I did this with the idea of using it for the Functional Reactive Programming stuff I was talking about before, if in fact I make a test implementation for it (Not sure).
And renamed to tame the chaos
At one time I had written Emtest so that the function and command
prefixes were all modular. Originally they were written-out, like
emtest/explorer/fileset/launch
. That was huge and unwieldy, so I
shortened their prefixes to module unique abbreviations like emtl:
But when I looked at it again now, that was chaos! So now
-
Everything the user would normally use is prefixed
emtest
-
Main entry point
emtest
-
Code-editing entry point
emtest:insert
-
"Panic" reset command
emtest:reset
- etc
-
Main entry point
-
Everything else is prefixed
emt:
followed by a 2 or 3 letter abbreviation of its module.
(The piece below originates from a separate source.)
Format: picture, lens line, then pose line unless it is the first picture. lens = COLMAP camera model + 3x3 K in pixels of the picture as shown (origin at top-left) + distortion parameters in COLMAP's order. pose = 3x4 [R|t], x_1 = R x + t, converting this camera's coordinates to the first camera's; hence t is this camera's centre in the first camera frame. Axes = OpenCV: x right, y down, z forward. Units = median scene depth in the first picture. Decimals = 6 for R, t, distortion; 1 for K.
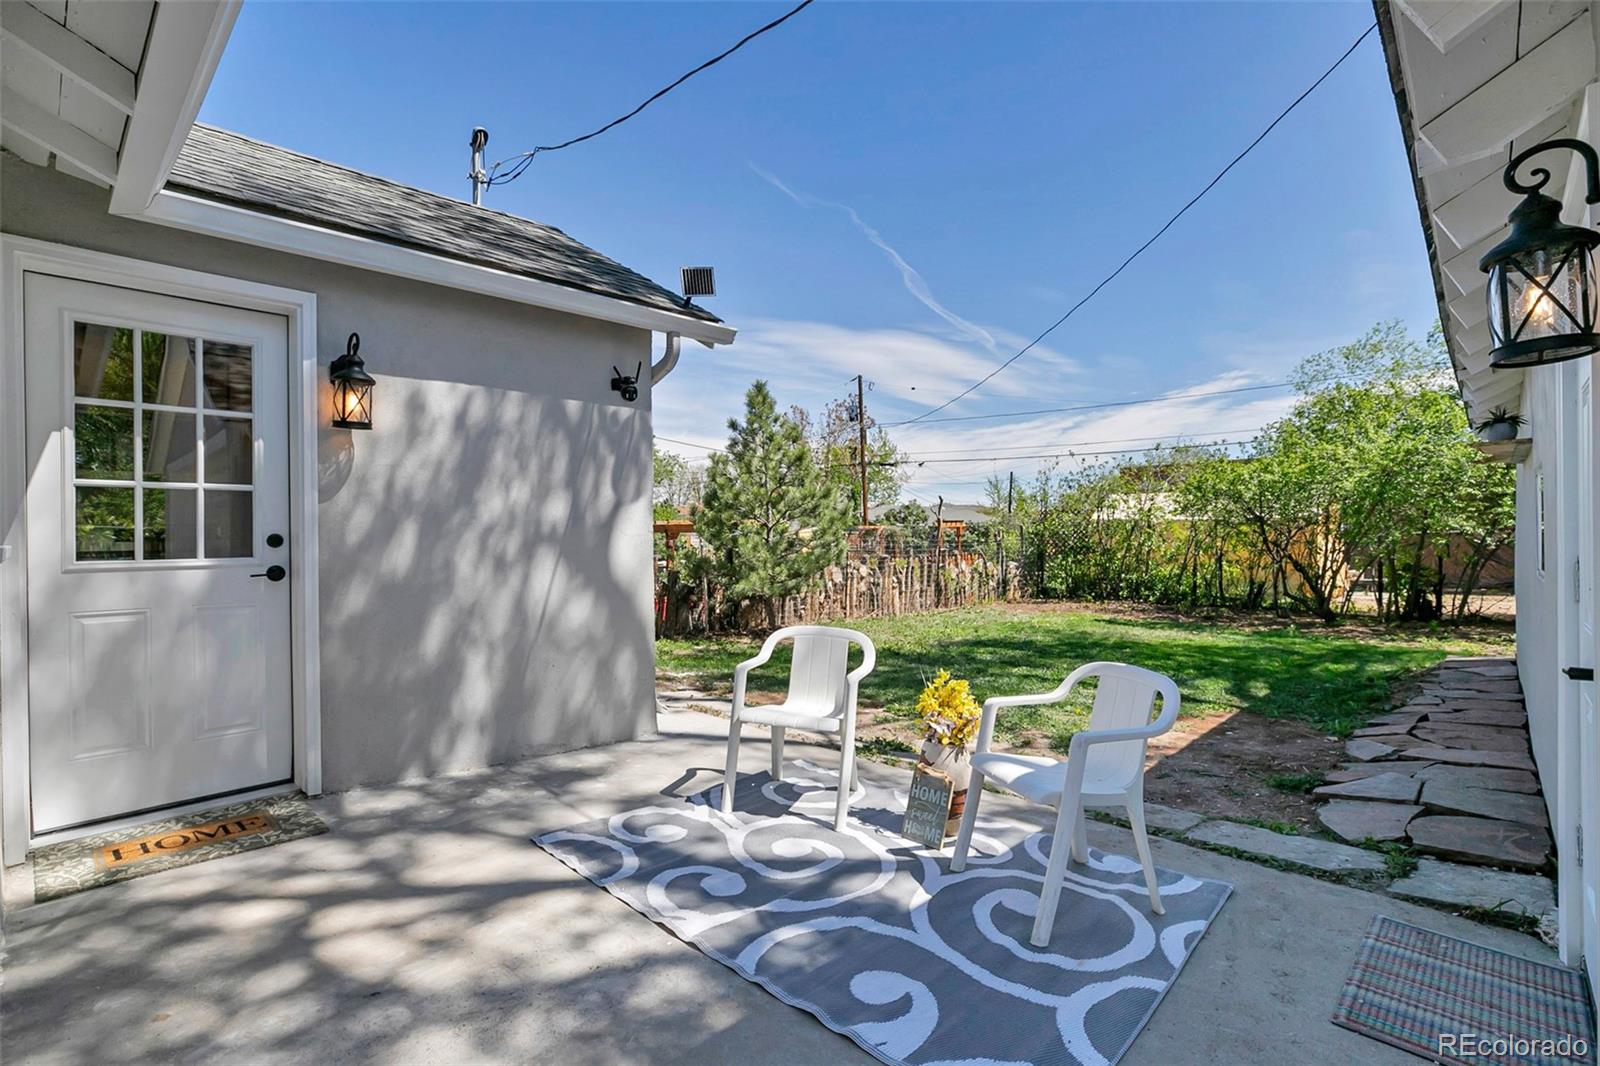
lens RADIAL K [[743.8, 0, 798.6], [0, 743.8, 535.3], [0, 0, 1]] dist [-0.021093, 0.008333]
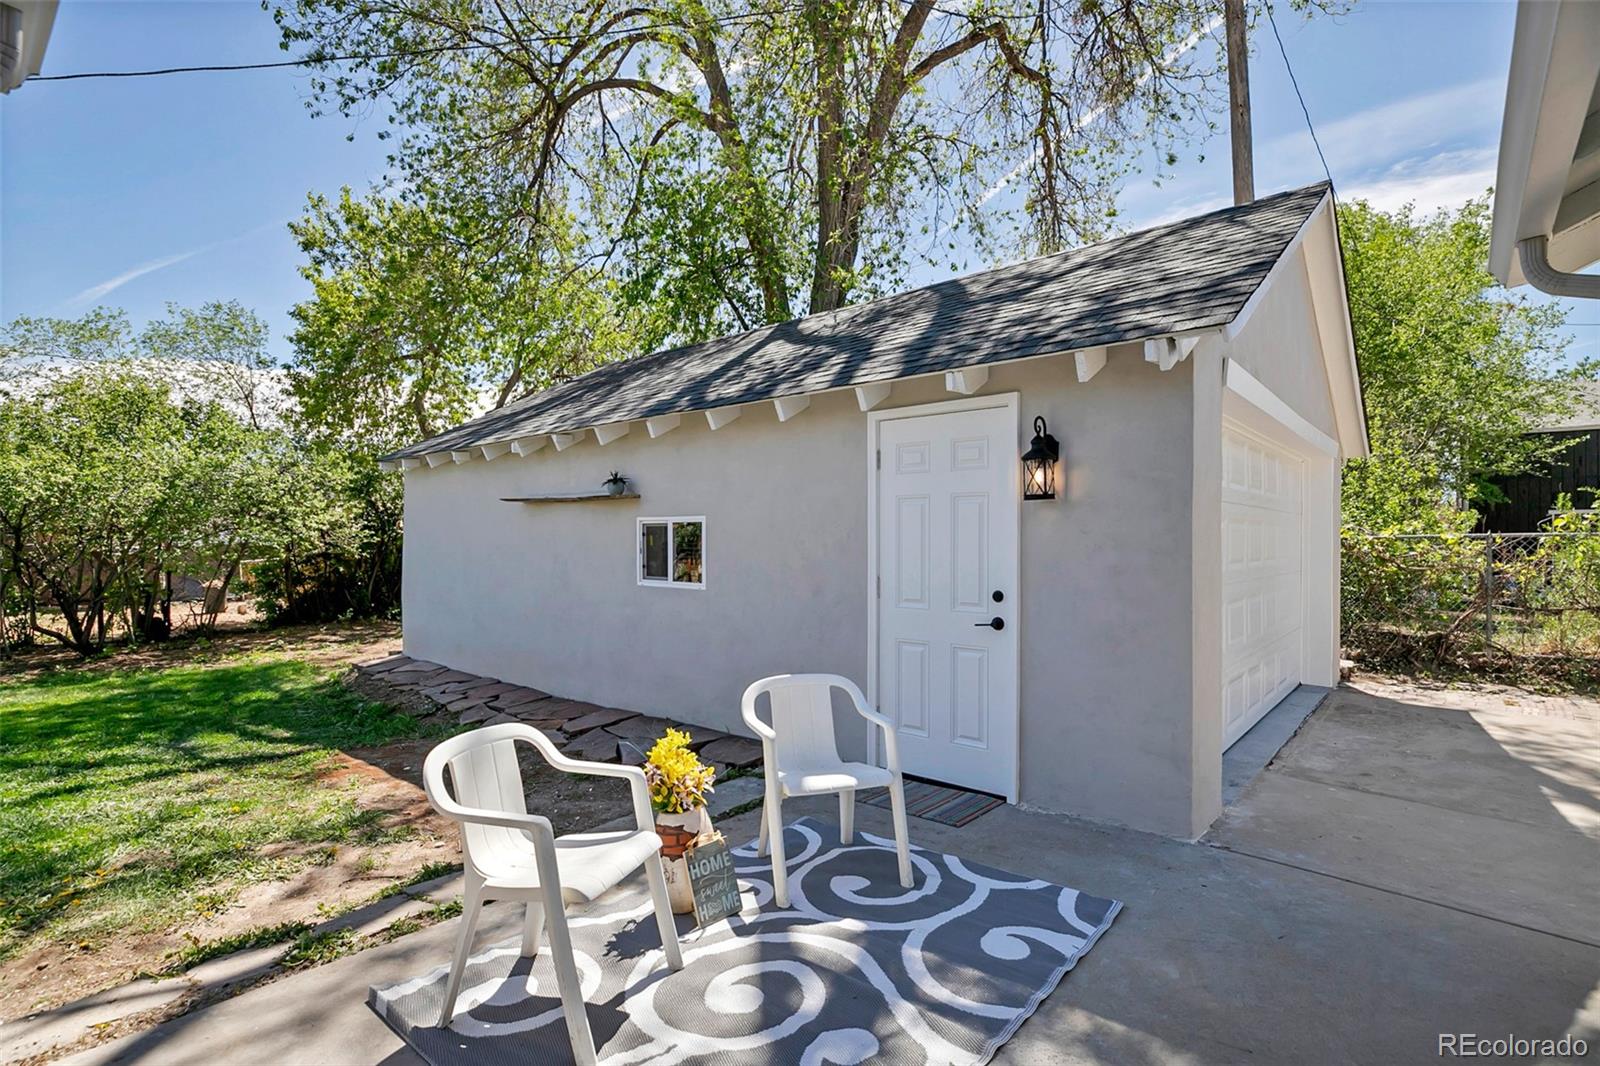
lens RADIAL K [[777.8, 0, 800.0], [0, 777.8, 533.0], [0, 0, 1]] dist [-0.000333, -0.000053]
pose [[-0.051321, 0.012860, 0.998599, -0.854640], [0.002870, 0.999915, -0.012729, -0.047629], [-0.998678, 0.002213, -0.051354, 1.018335]]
I haven't done this to the define and testhelp modules, though, since the old names are probably still in use somewhere.
Footnotes:
1 See, when I borrow ideas, I credit the people it came from, even if I have improved on it. Can't find the article but I did look; it was somewhat over 5 years ago, one of the first big articles on testing there.
2 Kent Beck's. Again, crediting the originator.
3 Again credit where it's due. He didn't invent tags, of course, and I don't know who was upstream from him wrt that.